THAT’S RIGHT…I just said that there are times in the market where your job is to DO NOTHING.
In my experience, very few traders have developed the self-discipline to do nothing when the market conditions are not conducive to trades with a high probability of success.
Instead, the desire to constantly want action causes them to do something that harms many traders…they over-trade.
So, instead of preserving their capital for the right market conditions to get aggressive, they exhaust their capital and emotional energy on low probability trades that prevent them from being ready when the right market conditions present themselves.
So, let me ask you…have you developed the self-mastery to do ABSOLUTELY NOTHING when the market conditions are not conducive to the system you developed for yourself.
Even further, do you even have a system for trading or do you simply look to jump into the next momentum stock or follow someone else’s trades?
Because, let me tell you, you will never make BIG money in the stock market until you not only learn the fundamental and technical indictors needed to understand market movements BUT ALSO develop the self-mastery to execute your plan, assuming you have one.
When you understand that success in the market comes from self-mastery and self-discipline then a noted Jesse Livermore takes on an entirely new meaning to you and you will see a dimension of the statement that most others will miss or fail to truly understand.
The quote is the following:
“It never was my thinking that made the big money for me. It always was my sitting. Got that?
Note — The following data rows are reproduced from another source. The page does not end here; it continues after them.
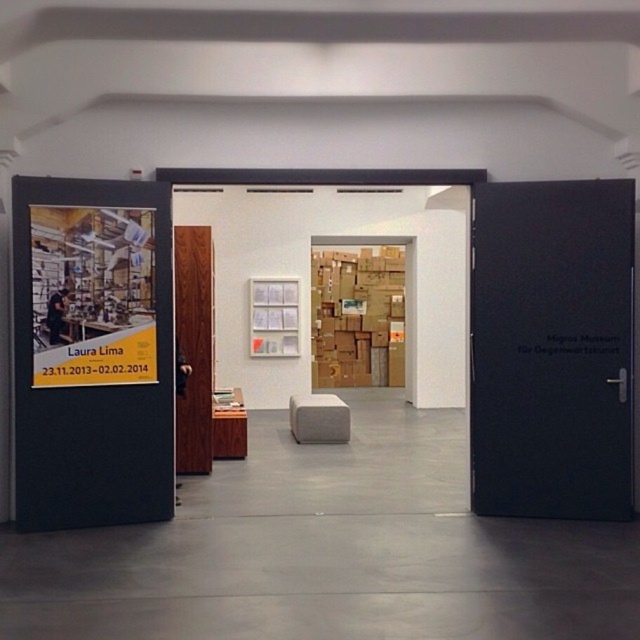
Which is more to the left, matte black poster at left or beige fabric stool at center?

From the viewer's perspective, matte black poster at left appears more on the left side.

Which is behind, point (116, 324) or point (330, 422)?

The point (330, 422) is more distant.

Who is more forward, (115, 316) or (339, 417)?

Point (115, 316) is more forward.

You are a GUI agent. You are given a task and a screenshot of the screen. Output one action in this format:
    pyautogui.click(x=<x>, y=<y>)
    Task: Click on the matte black poster at left
    This screenshot has height=640, width=640.
    Given the screenshot: What is the action you would take?
    pyautogui.click(x=92, y=296)

Can you confirm if black matte door at right is thinner than matte black poster at left?

No.

Image resolution: width=640 pixels, height=640 pixels. I want to click on black matte door at right, so click(552, 348).

Is point (604, 330) closer to viewer compared to point (118, 240)?

No, it is behind (118, 240).

In order to click on black matte door at right in this screenshot , I will do `click(552, 348)`.

This screenshot has height=640, width=640. Describe the element at coordinates (193, 346) in the screenshot. I see `wooden door at center` at that location.

Is wooden door at center taller than beige fabric stool at center?

Indeed, wooden door at center has a greater height compared to beige fabric stool at center.

Between point (209, 240) and point (333, 412), which one is positioned in front?

Point (209, 240) is more forward.

The width and height of the screenshot is (640, 640). I want to click on wooden door at center, so click(193, 346).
My sitting tight!”
That quote is used by many to inappropriately justify holding onto a stock that has gone against them.
However, that is NOT what the quote was about.
That quote is about the ability to recognize structural trends in the market and having the self-discipline to sit tight when the trend remains in your favor.
In my experience, this is something I don’t see a lot among retail traders.
In fact, there is another part fo the quote that is not frequently cited that validates my last statement.
The other part of the quote is this:
“Men who can both be right and sit tight are uncommon.”